* _Task_
Your answer must be an exact copy of the records below, minus any images.

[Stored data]
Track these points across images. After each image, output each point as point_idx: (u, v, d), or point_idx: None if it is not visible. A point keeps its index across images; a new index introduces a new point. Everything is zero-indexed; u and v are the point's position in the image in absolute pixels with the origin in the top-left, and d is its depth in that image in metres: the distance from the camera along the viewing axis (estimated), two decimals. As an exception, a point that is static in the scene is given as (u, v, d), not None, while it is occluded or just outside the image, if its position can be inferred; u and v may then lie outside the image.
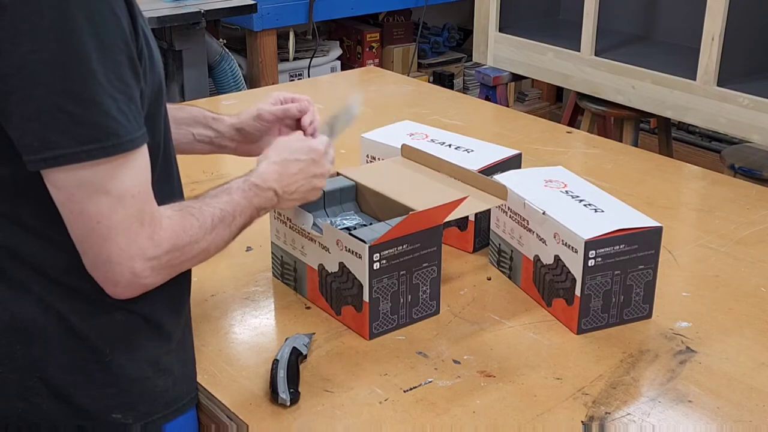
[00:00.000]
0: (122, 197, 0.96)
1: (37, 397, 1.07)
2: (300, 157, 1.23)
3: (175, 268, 1.05)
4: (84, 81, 0.92)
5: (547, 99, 4.71)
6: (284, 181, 1.21)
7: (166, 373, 1.13)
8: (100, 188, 0.95)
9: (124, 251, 0.97)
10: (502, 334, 1.33)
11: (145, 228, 0.98)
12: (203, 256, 1.09)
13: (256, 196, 1.16)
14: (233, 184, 1.15)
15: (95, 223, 0.96)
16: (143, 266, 0.99)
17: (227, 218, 1.10)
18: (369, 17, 4.43)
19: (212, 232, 1.08)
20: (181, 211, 1.05)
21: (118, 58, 0.95)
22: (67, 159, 0.93)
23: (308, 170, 1.24)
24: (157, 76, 1.06)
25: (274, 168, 1.20)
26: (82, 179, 0.94)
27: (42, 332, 1.05)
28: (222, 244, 1.11)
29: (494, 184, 1.38)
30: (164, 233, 1.01)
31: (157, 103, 1.06)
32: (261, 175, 1.18)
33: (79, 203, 0.95)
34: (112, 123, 0.94)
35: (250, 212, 1.15)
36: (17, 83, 0.91)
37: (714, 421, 1.16)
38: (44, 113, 0.91)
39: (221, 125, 1.39)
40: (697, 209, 1.87)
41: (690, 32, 2.71)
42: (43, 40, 0.90)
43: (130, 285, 1.00)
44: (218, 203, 1.10)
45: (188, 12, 3.23)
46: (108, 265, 0.98)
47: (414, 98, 2.49)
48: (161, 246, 1.00)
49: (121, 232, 0.97)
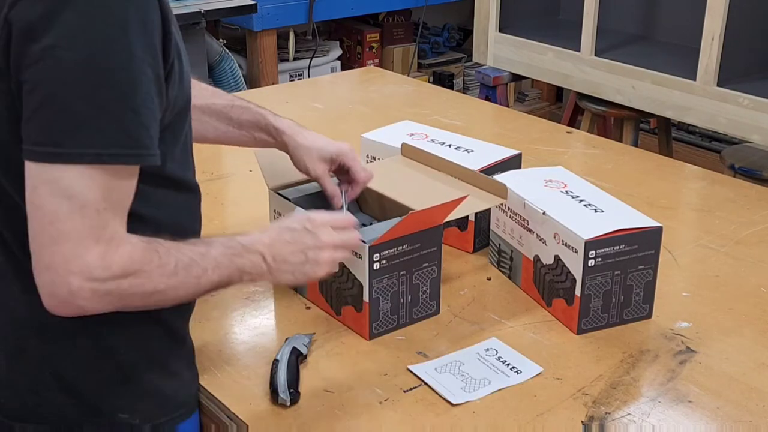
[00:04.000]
0: (85, 207, 0.92)
1: (48, 392, 1.07)
2: (293, 226, 1.15)
3: (119, 299, 0.97)
4: (98, 85, 0.91)
5: (547, 99, 4.71)
6: (275, 248, 1.11)
7: (175, 377, 1.14)
8: (65, 191, 0.92)
9: (67, 262, 0.92)
10: (502, 334, 1.33)
11: (100, 246, 0.93)
12: (157, 298, 1.00)
13: (239, 256, 1.08)
14: (218, 239, 1.09)
15: (48, 222, 0.92)
16: (82, 285, 0.93)
17: (195, 269, 1.02)
18: (369, 17, 4.43)
19: (171, 278, 1.00)
20: (148, 244, 0.99)
21: (145, 70, 0.93)
22: (62, 158, 0.91)
23: (300, 240, 1.13)
24: (186, 91, 1.04)
25: (266, 234, 1.13)
26: (49, 177, 0.91)
27: (57, 328, 1.04)
28: (183, 295, 1.03)
29: (494, 183, 1.38)
30: (118, 258, 0.95)
31: (182, 116, 1.05)
32: (251, 238, 1.11)
33: (40, 198, 0.92)
34: (116, 133, 0.92)
35: (229, 272, 1.06)
36: (31, 74, 0.91)
37: (714, 421, 1.16)
38: (50, 107, 0.91)
39: (281, 136, 1.39)
40: (697, 209, 1.87)
41: (690, 32, 2.71)
42: (68, 38, 0.90)
43: (64, 302, 0.94)
44: (190, 251, 1.03)
45: (188, 12, 3.23)
46: (46, 271, 0.93)
47: (414, 98, 2.49)
48: (109, 269, 0.94)
49: (69, 241, 0.92)
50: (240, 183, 1.89)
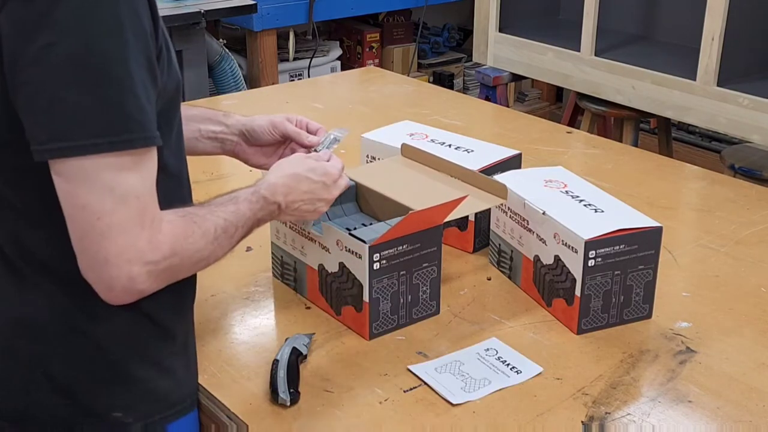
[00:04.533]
0: (126, 196, 0.95)
1: (40, 392, 1.07)
2: (313, 178, 1.22)
3: (172, 274, 1.03)
4: (101, 77, 0.92)
5: (547, 99, 4.71)
6: (291, 196, 1.20)
7: (169, 374, 1.13)
8: (104, 184, 0.93)
9: (122, 253, 0.95)
10: (502, 334, 1.33)
11: (146, 231, 0.97)
12: (202, 265, 1.08)
13: (261, 209, 1.16)
14: (241, 194, 1.14)
15: (96, 219, 0.94)
16: (140, 270, 0.97)
17: (230, 229, 1.09)
18: (369, 17, 4.43)
19: (214, 242, 1.06)
20: (184, 217, 1.04)
21: (139, 58, 0.94)
22: (73, 150, 0.92)
23: (317, 192, 1.23)
24: (175, 77, 1.06)
25: (285, 181, 1.19)
26: (88, 172, 0.93)
27: (47, 328, 1.05)
28: (222, 254, 1.10)
29: (494, 183, 1.38)
30: (164, 237, 0.99)
31: (173, 103, 1.06)
32: (270, 187, 1.17)
33: (83, 197, 0.94)
34: (125, 119, 0.93)
35: (252, 223, 1.15)
36: (33, 74, 0.92)
37: (714, 421, 1.16)
38: (57, 105, 0.91)
39: (231, 119, 1.39)
40: (697, 209, 1.87)
41: (690, 32, 2.71)
42: (64, 34, 0.90)
43: (125, 290, 0.98)
44: (223, 213, 1.09)
45: (188, 12, 3.23)
46: (104, 266, 0.96)
47: (414, 98, 2.49)
48: (160, 250, 0.98)
49: (120, 232, 0.95)
50: (240, 183, 1.86)
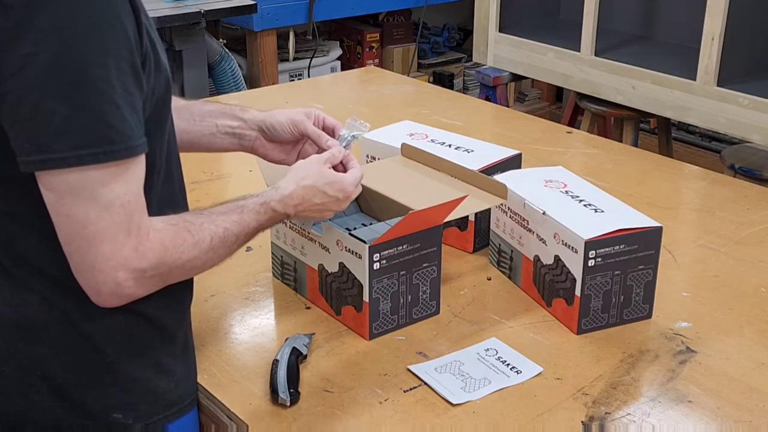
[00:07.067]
0: (110, 205, 0.95)
1: (39, 395, 1.07)
2: (329, 192, 1.21)
3: (161, 281, 1.03)
4: (82, 86, 0.92)
5: (547, 99, 4.71)
6: (302, 206, 1.19)
7: (167, 375, 1.13)
8: (89, 194, 0.94)
9: (108, 260, 0.96)
10: (502, 334, 1.33)
11: (131, 238, 0.97)
12: (195, 272, 1.08)
13: (269, 219, 1.15)
14: (248, 204, 1.13)
15: (81, 227, 0.95)
16: (126, 276, 0.98)
17: (229, 238, 1.09)
18: (369, 17, 4.43)
19: (209, 252, 1.06)
20: (177, 225, 1.03)
21: (120, 65, 0.94)
22: (57, 163, 0.92)
23: (328, 205, 1.22)
24: (164, 79, 1.05)
25: (300, 193, 1.18)
26: (72, 184, 0.94)
27: (45, 331, 1.05)
28: (218, 262, 1.09)
29: (494, 183, 1.38)
30: (151, 245, 0.99)
31: (163, 104, 1.06)
32: (283, 200, 1.16)
33: (68, 206, 0.95)
34: (107, 130, 0.93)
35: (255, 233, 1.14)
36: (15, 84, 0.91)
37: (714, 421, 1.16)
38: (39, 115, 0.91)
39: (247, 114, 1.35)
40: (697, 209, 1.87)
41: (690, 32, 2.71)
42: (43, 42, 0.90)
43: (113, 294, 0.99)
44: (225, 222, 1.08)
45: (188, 12, 3.23)
46: (91, 272, 0.97)
47: (414, 98, 2.49)
48: (146, 258, 0.99)
49: (105, 240, 0.96)
50: (240, 183, 1.88)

* _Task answer_
Track these points across images. After each image, output each point as point_idx: (u, v, d), or point_idx: None if it is not visible. A point keeps its index across images; a new index introduces a new point. Everything is zero-indexed; u and v are the point's position in the image in absolute pixels with the origin in the top-left, and d is its depth in that image in metres: the distance from the camera along the viewing axis (estimated), two decimals. As an exception, a point that is static in the scene is given as (u, v, d), not None, while it is occluded or just outside the image, if its position can be inferred; u and v may then lie outside the image.
[00:00.000]
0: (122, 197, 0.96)
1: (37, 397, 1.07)
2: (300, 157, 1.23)
3: (175, 268, 1.05)
4: (84, 81, 0.92)
5: (547, 99, 4.71)
6: (284, 181, 1.21)
7: (166, 373, 1.13)
8: (100, 188, 0.95)
9: (124, 251, 0.97)
10: (502, 334, 1.33)
11: (145, 228, 0.98)
12: (203, 256, 1.09)
13: (256, 196, 1.16)
14: (233, 184, 1.15)
15: (95, 223, 0.96)
16: (143, 266, 0.99)
17: (227, 218, 1.10)
18: (369, 17, 4.43)
19: (212, 232, 1.08)
20: (181, 211, 1.05)
21: (118, 58, 0.95)
22: (67, 159, 0.93)
23: (308, 170, 1.24)
24: (157, 76, 1.06)
25: (274, 168, 1.20)
26: (82, 179, 0.94)
27: (42, 332, 1.05)
28: (222, 244, 1.11)
29: (494, 184, 1.38)
30: (164, 233, 1.01)
31: (157, 103, 1.06)
32: (261, 175, 1.18)
33: (79, 203, 0.95)
34: (112, 123, 0.94)
35: (250, 212, 1.15)
36: (17, 83, 0.91)
37: (714, 421, 1.16)
38: (44, 113, 0.91)
39: (221, 125, 1.39)
40: (697, 209, 1.87)
41: (690, 32, 2.71)
42: (43, 40, 0.90)
43: (130, 285, 1.00)
44: (218, 203, 1.10)
45: (188, 12, 3.23)
46: (108, 265, 0.98)
47: (414, 98, 2.49)
48: (161, 246, 1.00)
49: (121, 232, 0.97)
[00:04.000]
0: (85, 207, 0.92)
1: (48, 392, 1.07)
2: (293, 226, 1.15)
3: (119, 299, 0.97)
4: (98, 85, 0.91)
5: (547, 99, 4.71)
6: (275, 248, 1.11)
7: (175, 377, 1.14)
8: (65, 191, 0.92)
9: (67, 262, 0.92)
10: (502, 334, 1.33)
11: (100, 246, 0.93)
12: (157, 298, 1.00)
13: (239, 256, 1.08)
14: (218, 239, 1.09)
15: (48, 222, 0.92)
16: (82, 285, 0.93)
17: (195, 269, 1.02)
18: (369, 17, 4.43)
19: (171, 278, 1.00)
20: (148, 244, 0.99)
21: (145, 70, 0.93)
22: (62, 158, 0.91)
23: (300, 240, 1.13)
24: (186, 91, 1.04)
25: (266, 234, 1.13)
26: (49, 177, 0.91)
27: (57, 328, 1.04)
28: (183, 295, 1.03)
29: (494, 183, 1.38)
30: (118, 258, 0.95)
31: (182, 116, 1.05)
32: (251, 238, 1.11)
33: (40, 198, 0.92)
34: (116, 133, 0.92)
35: (229, 272, 1.06)
36: (31, 74, 0.91)
37: (714, 421, 1.16)
38: (50, 107, 0.91)
39: (281, 136, 1.39)
40: (697, 209, 1.87)
41: (690, 32, 2.71)
42: (68, 38, 0.90)
43: (64, 302, 0.94)
44: (190, 251, 1.03)
45: (188, 12, 3.23)
46: (46, 271, 0.93)
47: (414, 98, 2.49)
48: (109, 269, 0.94)
49: (69, 241, 0.92)
50: (240, 183, 1.89)
[00:04.533]
0: (126, 196, 0.95)
1: (40, 392, 1.07)
2: (313, 178, 1.22)
3: (172, 274, 1.03)
4: (101, 77, 0.92)
5: (547, 99, 4.71)
6: (291, 196, 1.20)
7: (169, 374, 1.13)
8: (104, 184, 0.93)
9: (122, 253, 0.95)
10: (502, 334, 1.33)
11: (146, 231, 0.97)
12: (202, 265, 1.08)
13: (261, 209, 1.16)
14: (241, 194, 1.14)
15: (96, 219, 0.94)
16: (140, 270, 0.97)
17: (230, 229, 1.09)
18: (369, 17, 4.43)
19: (214, 242, 1.06)
20: (184, 217, 1.04)
21: (139, 58, 0.94)
22: (73, 150, 0.92)
23: (317, 192, 1.23)
24: (175, 77, 1.06)
25: (285, 181, 1.19)
26: (88, 172, 0.93)
27: (47, 328, 1.05)
28: (222, 254, 1.10)
29: (494, 183, 1.38)
30: (164, 237, 0.99)
31: (173, 103, 1.06)
32: (270, 187, 1.17)
33: (83, 197, 0.94)
34: (125, 119, 0.93)
35: (252, 223, 1.15)
36: (33, 74, 0.92)
37: (714, 421, 1.16)
38: (57, 105, 0.91)
39: (231, 119, 1.39)
40: (697, 209, 1.87)
41: (690, 32, 2.71)
42: (64, 34, 0.90)
43: (125, 290, 0.98)
44: (223, 213, 1.09)
45: (188, 12, 3.23)
46: (104, 266, 0.96)
47: (414, 98, 2.49)
48: (160, 250, 0.98)
49: (120, 232, 0.95)
50: (240, 183, 1.86)
[00:07.067]
0: (110, 205, 0.95)
1: (39, 395, 1.07)
2: (329, 192, 1.21)
3: (161, 281, 1.03)
4: (82, 86, 0.92)
5: (547, 99, 4.71)
6: (302, 206, 1.19)
7: (167, 375, 1.13)
8: (89, 194, 0.94)
9: (108, 260, 0.96)
10: (502, 334, 1.33)
11: (131, 238, 0.97)
12: (195, 272, 1.08)
13: (269, 219, 1.15)
14: (248, 204, 1.13)
15: (81, 227, 0.95)
16: (126, 276, 0.98)
17: (229, 238, 1.09)
18: (369, 17, 4.43)
19: (209, 252, 1.06)
20: (177, 225, 1.03)
21: (120, 65, 0.94)
22: (57, 163, 0.92)
23: (328, 205, 1.22)
24: (164, 79, 1.05)
25: (300, 193, 1.18)
26: (72, 184, 0.94)
27: (45, 331, 1.05)
28: (218, 262, 1.09)
29: (494, 183, 1.38)
30: (151, 245, 0.99)
31: (163, 104, 1.06)
32: (283, 200, 1.16)
33: (68, 206, 0.95)
34: (107, 130, 0.93)
35: (255, 233, 1.14)
36: (15, 84, 0.91)
37: (714, 421, 1.16)
38: (39, 115, 0.91)
39: (247, 114, 1.35)
40: (697, 209, 1.87)
41: (690, 32, 2.71)
42: (43, 42, 0.90)
43: (113, 294, 0.99)
44: (225, 222, 1.08)
45: (188, 12, 3.23)
46: (91, 272, 0.97)
47: (414, 98, 2.49)
48: (146, 258, 0.99)
49: (105, 240, 0.96)
50: (240, 183, 1.88)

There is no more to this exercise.